(cross-posted from A Tonne Of Feathers, June 16 2012)
Today is the Queen’s official birthday, the day the nation joins in celebration as our Dear Leader reaches the ripe old age of nearly eighty-six and a third. The reason for a second birthday is not, as I had always somewhat ignorantly assumed, to celebrate the date of the coronation, but rather to increase the chances of fine weather for the celebrations.
As well as extensive coverage on the State propaganda outlet, BBC1, the traditional Queen’s birthday honours have been dished out. Kenneth Branagh has been awarded a knighthood, despite saddling his superhero movie with an Australian soap actor who was so poor that Joss Whedon was basically forced to have him stand in silence for the whole of The Avengers. A special award for working class people has also been introduced in order to prevent them from leaving muddy footprints around the Palace and frightening the corgis. The Most Excellent Order of the British Empire once again shamefully ignored Keanu Reeves, being instead swelled by a number of other exemplars including Gary Barlow, Eddie Kidd and Armando Ianucci.
As usual, these awards have provoked some debate on the merits of the honours system. Some people (including, famously, Benjamin Zephaniah) believe the word “Empire” is intimately connected with colonialism and oppresion and ought to be opposed. Others consider that its awards do not always appear to be justified – there is a perception, which the evidence appears to support, that senior civil servants recieve honours as part of their progression up the career ladder. Similarly politicians and party donors appear to have an easier path to honours. As for the House of Lords, its life peers are merely legislators appointed by the Government and the title is not reflective of any merit or special achievement. (The idea that a country can claim to be a democracy when a large proportion of its legislators are appointed for life by the Government is too absurd to be worth the effort of criticising.)

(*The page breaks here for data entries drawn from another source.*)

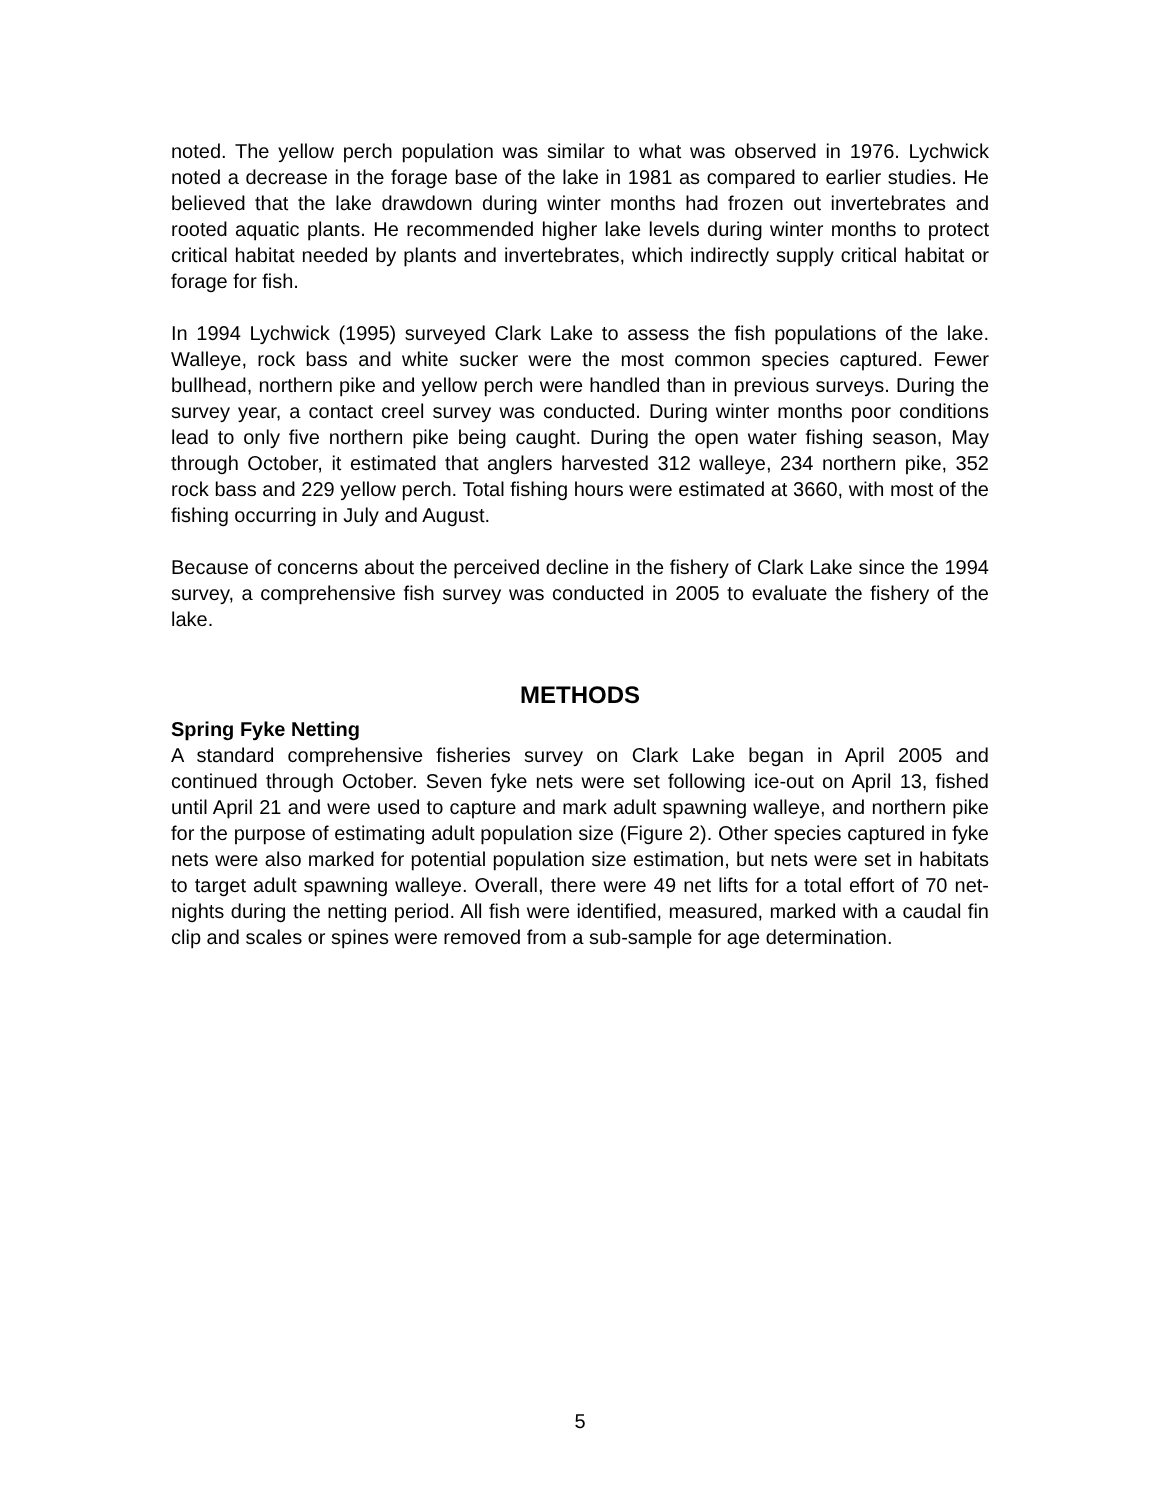noted. The yellow perch population was similar to what was observed in 1976. Lychwick noted a decrease in the forage base of the lake in 1981 as compared to earlier studies. He believed that the lake drawdown during winter months had frozen out invertebrates and rooted aquatic plants. He recommended higher lake levels during winter months to protect critical habitat needed by plants and invertebrates, which indirectly supply critical habitat or forage for fish.
In 1994 Lychwick (1995) surveyed Clark Lake to assess the fish populations of the lake. Walleye, rock bass and white sucker were the most common species captured. Fewer bullhead, northern pike and yellow perch were handled than in previous surveys. During the survey year, a contact creel survey was conducted. During winter months poor conditions lead to only five northern pike being caught. During the open water fishing season, May through October, it estimated that anglers harvested 312 walleye, 234 northern pike, 352 rock bass and 229 yellow perch. Total fishing hours were estimated at 3660, with most of the fishing occurring in July and August.
Because of concerns about the perceived decline in the fishery of Clark Lake since the 1994 survey, a comprehensive fish survey was conducted in 2005 to evaluate the fishery of the lake.
METHODS
Spring Fyke Netting
A standard comprehensive fisheries survey on Clark Lake began in April 2005 and continued through October. Seven fyke nets were set following ice-out on April 13, fished until April 21 and were used to capture and mark adult spawning walleye, and northern pike for the purpose of estimating adult population size (Figure 2). Other species captured in fyke nets were also marked for potential population size estimation, but nets were set in habitats to target adult spawning walleye. Overall, there were 49 net lifts for a total effort of 70 net-nights during the netting period. All fish were identified, measured, marked with a caudal fin clip and scales or spines were removed from a sub-sample for age determination.
5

The republican pressure group Republic issued a statement on the honours system in 2011. They say:
We take the view that the current honours system has been corrupted to the point of being worthless, and that clearly the system is used to award political allies and donors and to confer rank on establishment figures and the ‘great and good’. It is also used as a PR opportunity by governments wanting to promote their populist credentials by awarding honours to celebrities. It is an unscrupulous system of patronage and PR.
That is their view and they are entitled to take it. However it does speak of a certain cynicism of governments, populism and PR, a cynicism that is widespread but perhaps not wholly dominant in the UK (as evidenced by the fact that people do persist in voting for members of political parties at elections.) They later add:
While we accept that many people deserve public recognition through an honours system we believe the current practice of handing out thousands of gongs to undeserving recipients (often of a higher rank than the more deserving) cheapens any award.
Which is quite emphatically a matter of opinion, since they are explicitly setting their criteria of people who “deserve public recognition” against the recommendations of the various nominating bodies (“undeserving recipients”). They are entitled to their view. But someone evidently thinks the recipients are deserving, otherwise they wouldn’t be recipients.
I have known a number of people awarded the MBE for services to their communities in the past; all were immensely proud and grateful to have been recognised for their invariably selfless actions. None considered the honour worthless because they had to share it with celebrities, dignitaries or retired council leaders.
The British Empire no longer exists; without a monarch, the chivalric Order of the British Empire to which the majority of these gongs are attached could not exist by definition. This is the end-point of the British republican movement which campaigns for a democratic replacement for the monarchy. But no such movement can achieve its aims without broad political support. Most of the public support the monarchy at the moment. To change this it will be necessary to change the minds of the small-c conservatives who reflexively prefer stability to change.
Republic is, it says, not a political party. A political party must necessarily attack and alienate a large section of the electorate to gain a share of the vote from that section’s enemies; a single-issue campaign group cannot allow itself that luxury. It ought to be able to appeal to everybody, at least in theory. It is said that in a democracy, half of the population thinks the Government is extremely wicked; ironically, perhaps the biggest obstacle to an elected president is the fear that an elected head of state would have less public support than an unelected one.
Republicanism begins and ends with the establishment of republic. Of course there is room to define what form that republic might take (personally I especially approve of their proposals that the Head of State assume no military rank and exclude their extended family from the performance of their duties), but the idea that it necessarily excludes the handing out of decorations to “allies, donors and celebrities” is short-sighted. Silvio Berlusconi’s knighthood does not invalidate Italy’s republic any more than Jacques Cousteau’s Order of Merit damages that of France.
While Republic’s stance on the state of the honours system is derived from the best of motives and will be supported by many who are already allies, its divisive nature has the potential to alienate people from the possibility of change and detract from the objective of getting as many of the British public as possible to support the idea that a head of state could be chosen by and preside with the consent of the people.